To make this dream a reality, Salesforce will have to take advantage of big bets like its Einstein AI tools, and its MuleSoft and Tableau acquisitions, in order to help customers sift all the data that can go into this platform, Wedbush analyst Steve Koenig said.
This is year Salesforce is expected to really build momentum with this initiative, now that the Tableau acquisition has been finalized and it has all the pieces it needs, Daniel Newman, an analyst at Futurum Research, said.
“They’ve been a little more smoke than fire with [Customer 360],” he said, referring to Salesforce’s Customer 360 truth product offerings. “Their acquisition of MuleSoft and other technologies required to really make the customer data platform a reality. It’s going to finally come to fruition this year.”
Some believe this could be the year where co-CEO and cofounder Marc Benioff steps away from his day-to-day role at the company — opening the door for a massive executive reshuffling.
Marc Benioff is the public face of Salesforce, the company he’s led as CEO since the day he helped found it in 1999. In the last few years, however, Benioff has become an outspoken activist on social and political matters.
Now, while Benioff himself hasn’t said anything, analysts say it seems like he’s setting the stage to take a step back from his day-to-day duties at the company — a dramatic move that could see Keith Block, his co-CEO since mid-2018, take on more responsibilities, and shake up the company’s management.
“I don’t necessarily expect [Benioff] to step away entirely, but I could see him becoming a chairman, more of a hands on chairman, in the next year as he goes to pursue some of his more personal ambitions in the community,” Newman said.
Analysts say that Block is well-positioned to lead, if Benioff were to take a step back.

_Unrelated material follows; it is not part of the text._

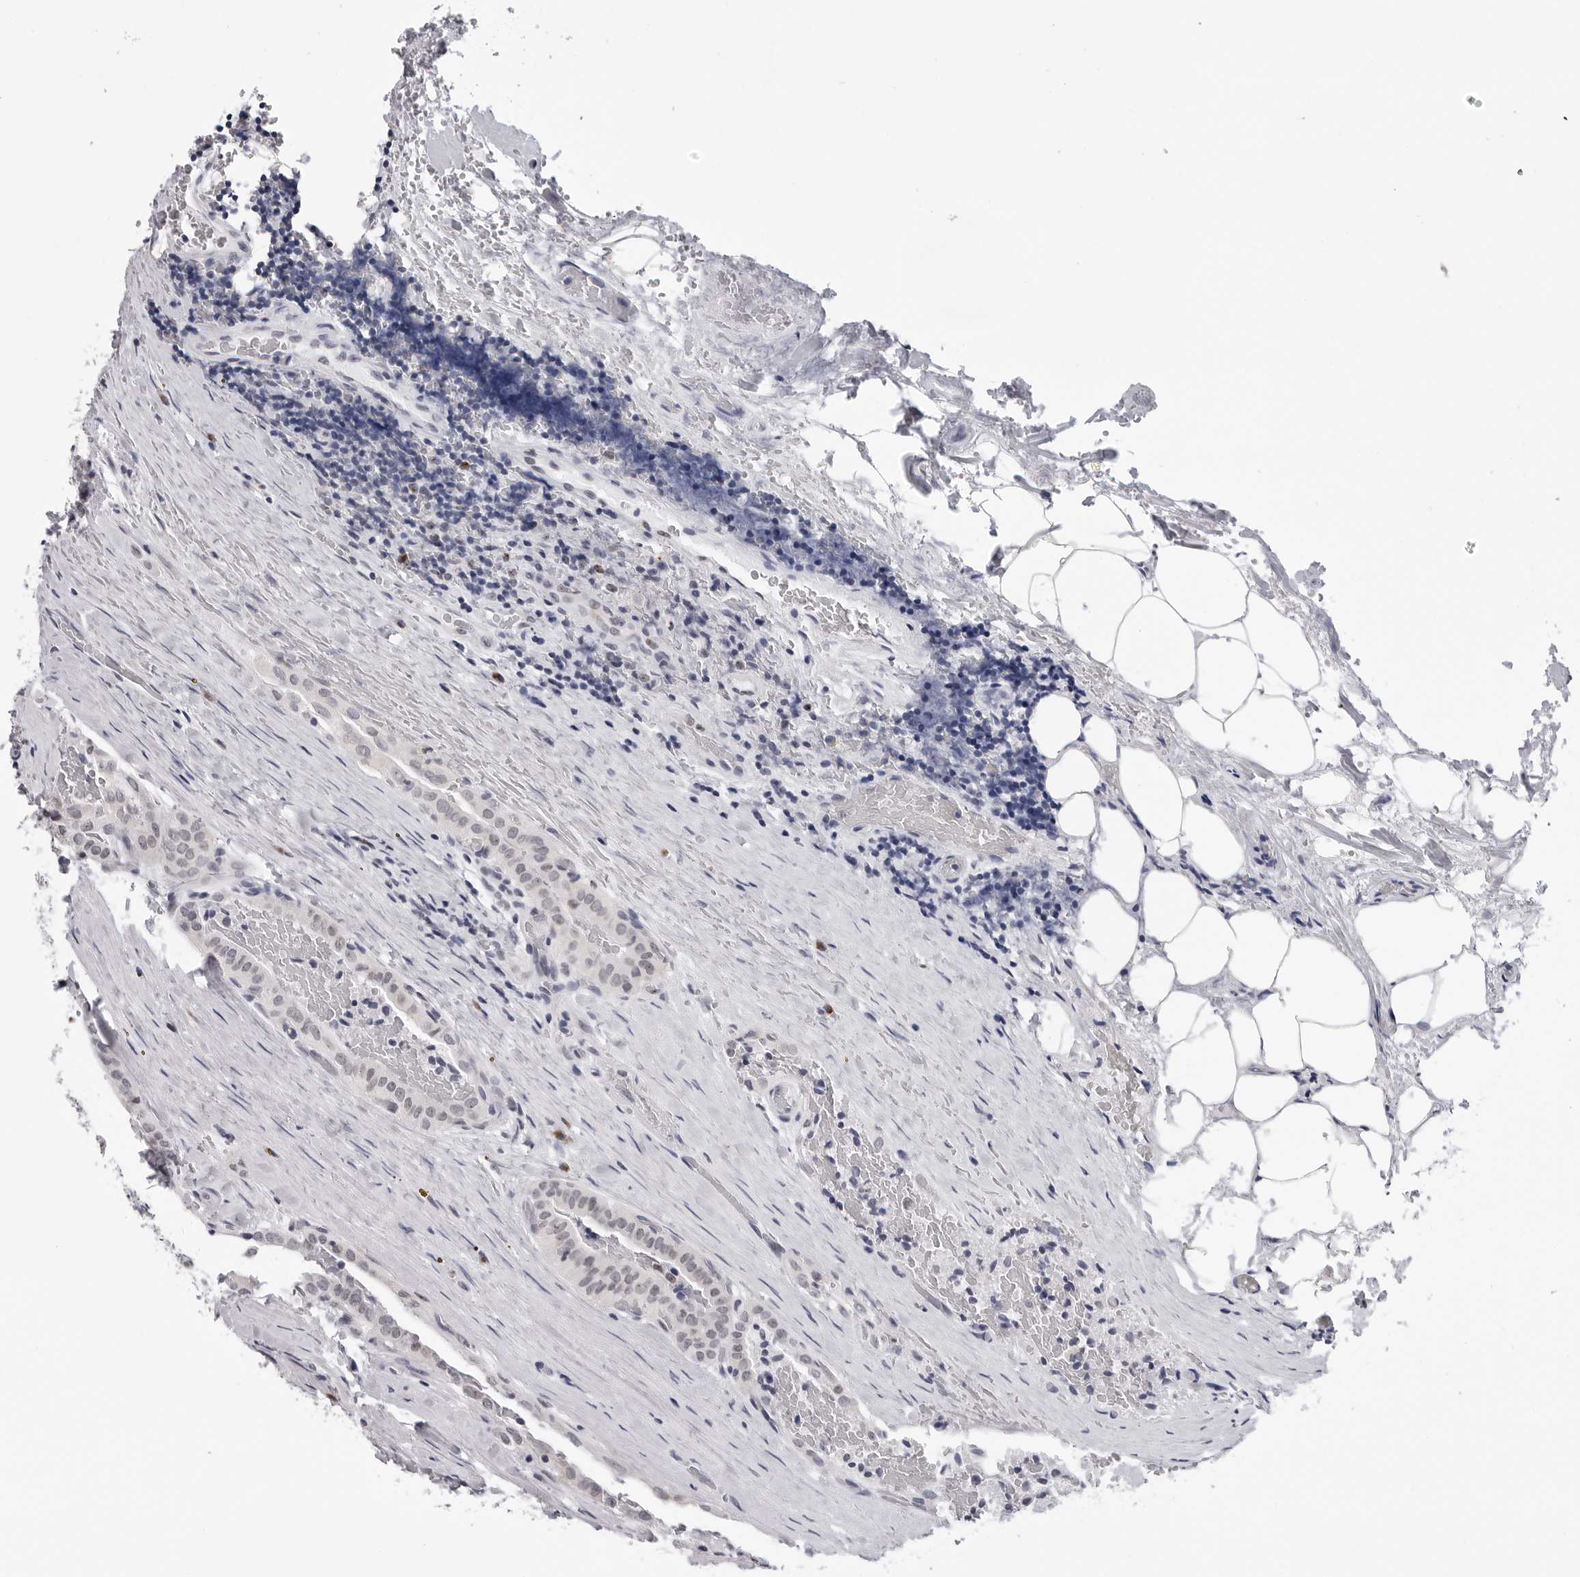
{"staining": {"intensity": "negative", "quantity": "none", "location": "none"}, "tissue": "thyroid cancer", "cell_type": "Tumor cells", "image_type": "cancer", "snomed": [{"axis": "morphology", "description": "Papillary adenocarcinoma, NOS"}, {"axis": "topography", "description": "Thyroid gland"}], "caption": "IHC of human thyroid cancer (papillary adenocarcinoma) shows no expression in tumor cells.", "gene": "GNL2", "patient": {"sex": "male", "age": 77}}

Similarly, he may already have a top lieutenant in the making, when in December the company named Bret Taylor as chief operating officer.
Taylor came to Salesforce by way of the acquisition of his startup Quip, and was quickly named chief product officer for the overall company.

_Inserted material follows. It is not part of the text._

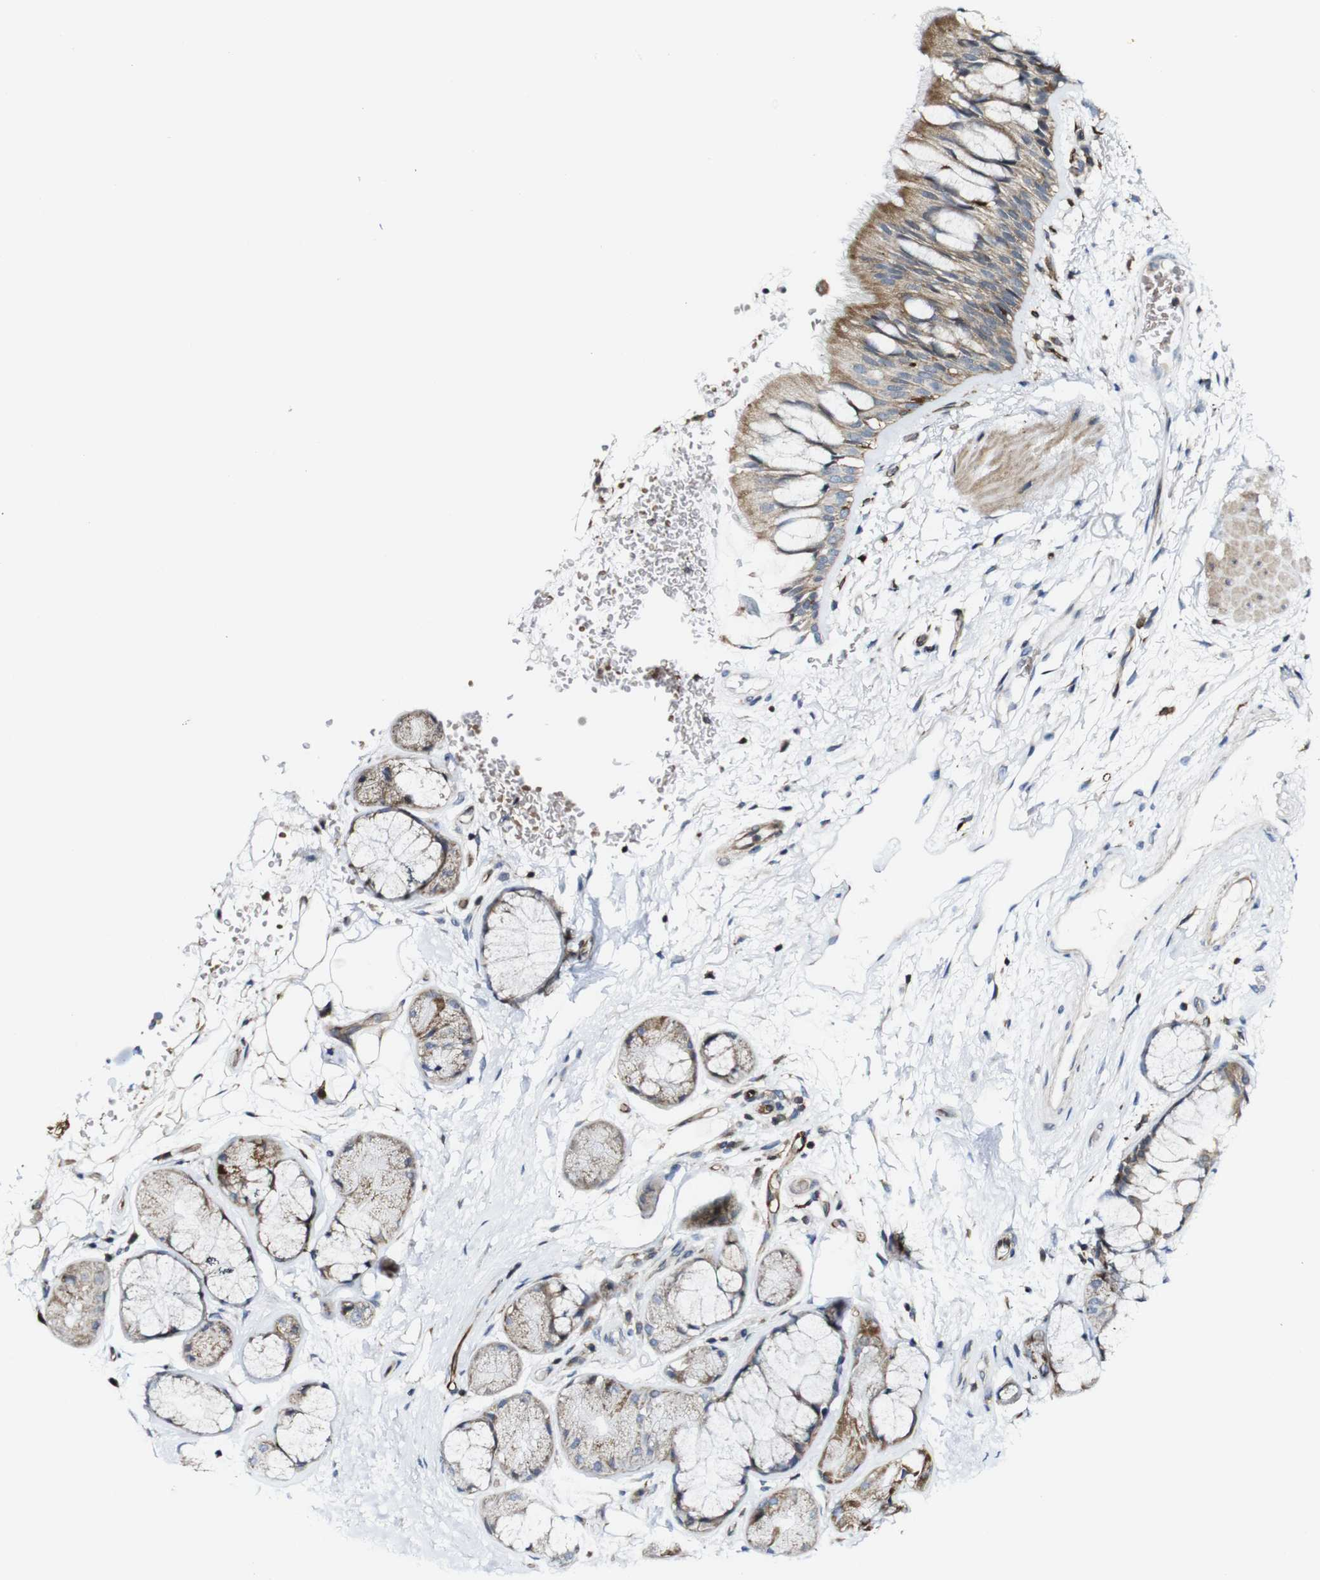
{"staining": {"intensity": "moderate", "quantity": "25%-75%", "location": "cytoplasmic/membranous"}, "tissue": "bronchus", "cell_type": "Respiratory epithelial cells", "image_type": "normal", "snomed": [{"axis": "morphology", "description": "Normal tissue, NOS"}, {"axis": "topography", "description": "Bronchus"}], "caption": "This histopathology image exhibits immunohistochemistry (IHC) staining of unremarkable bronchus, with medium moderate cytoplasmic/membranous staining in about 25%-75% of respiratory epithelial cells.", "gene": "JAK2", "patient": {"sex": "male", "age": 66}}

Zelnick thinks both Block and Taylor have the right expertise to lead Salesforce into the next decade. Block is one of the few enterprise software executives out there that knows how to run the business, and Taylor is a “luminary in terms of product vision and somebody that can very clearly take Salesforce into the next decade,” he said.
“Marc has achieved what very, very few in our lifetime have achieved,” Zelnick said. “He’s got a very powerful voice, as it relates to broader social and political issues. So I wouldn’t be surprised to one day see him move on to a position where he feels he can have more leverage to change the world.”
Get ready for more Salesforce mega-deals to hit growth targets.
Salesforce has set ambitious growth targets for the next few years. Marc Benioff himself said he wants to grow the company’s revenue to $35 billion by 2024.
Reaching this level of growth will be difficult without more large acquisitions, and analysts expect Salesforce to potentially make more this year.
Newman thinks a smart strategy would be for Salesforce to make an acquisition in the fintech or blockchain space. Tech companies have increasingly been looking at the fintech space — for example, Apple via its partnership with Goldman Sachs — as a means to growth.
Creating a system for payment transaction could help fuel the company’s growth, Newman said.
“Could Salesforce be looking into some strategic partnerships with financial institutions to enable more on demand cash availability to customers? There’s a logic to that given the fact that they have the data of your company’s performance,” Newman said. “Finance could be an interesting way to monetize, but also looking at fintech companies that could potentially improve invoice to cash processes.”